▶ **WORK TO BE COMPLETED**
Nothing except the pictures should be left out when you reproduce the listing exactly.

▶ **INFORMATION SUPPLIED**
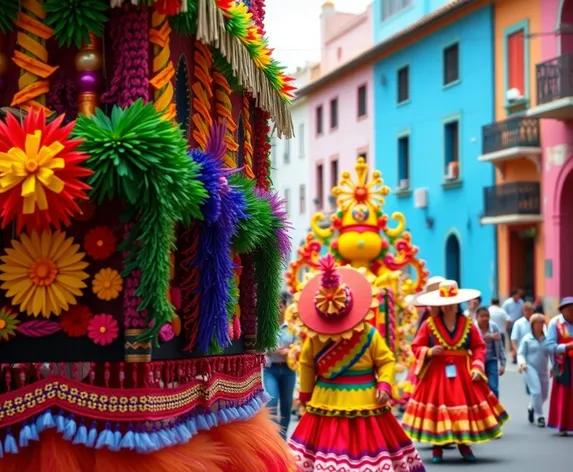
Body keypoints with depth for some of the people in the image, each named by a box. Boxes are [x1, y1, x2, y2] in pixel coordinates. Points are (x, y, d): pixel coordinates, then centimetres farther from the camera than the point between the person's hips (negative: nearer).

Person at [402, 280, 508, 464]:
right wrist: (429, 352, -20)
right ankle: (437, 448, 11)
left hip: (463, 373, 2)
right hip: (436, 373, -2)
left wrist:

▶ **FINAL ANSWER**
Body keypoints with depth for some of the people in the image, each named by a box. Boxes are [x1, y1, x2, y2] in pixel coordinates. Points are (x, y, d): pixel coordinates, then centimetres farther from the camera than the point between the person's hips (negative: nearer).

Person at [402, 280, 508, 464]:
right wrist: (429, 352, -20)
right ankle: (437, 448, 11)
left hip: (463, 373, 2)
right hip: (436, 373, -2)
left wrist:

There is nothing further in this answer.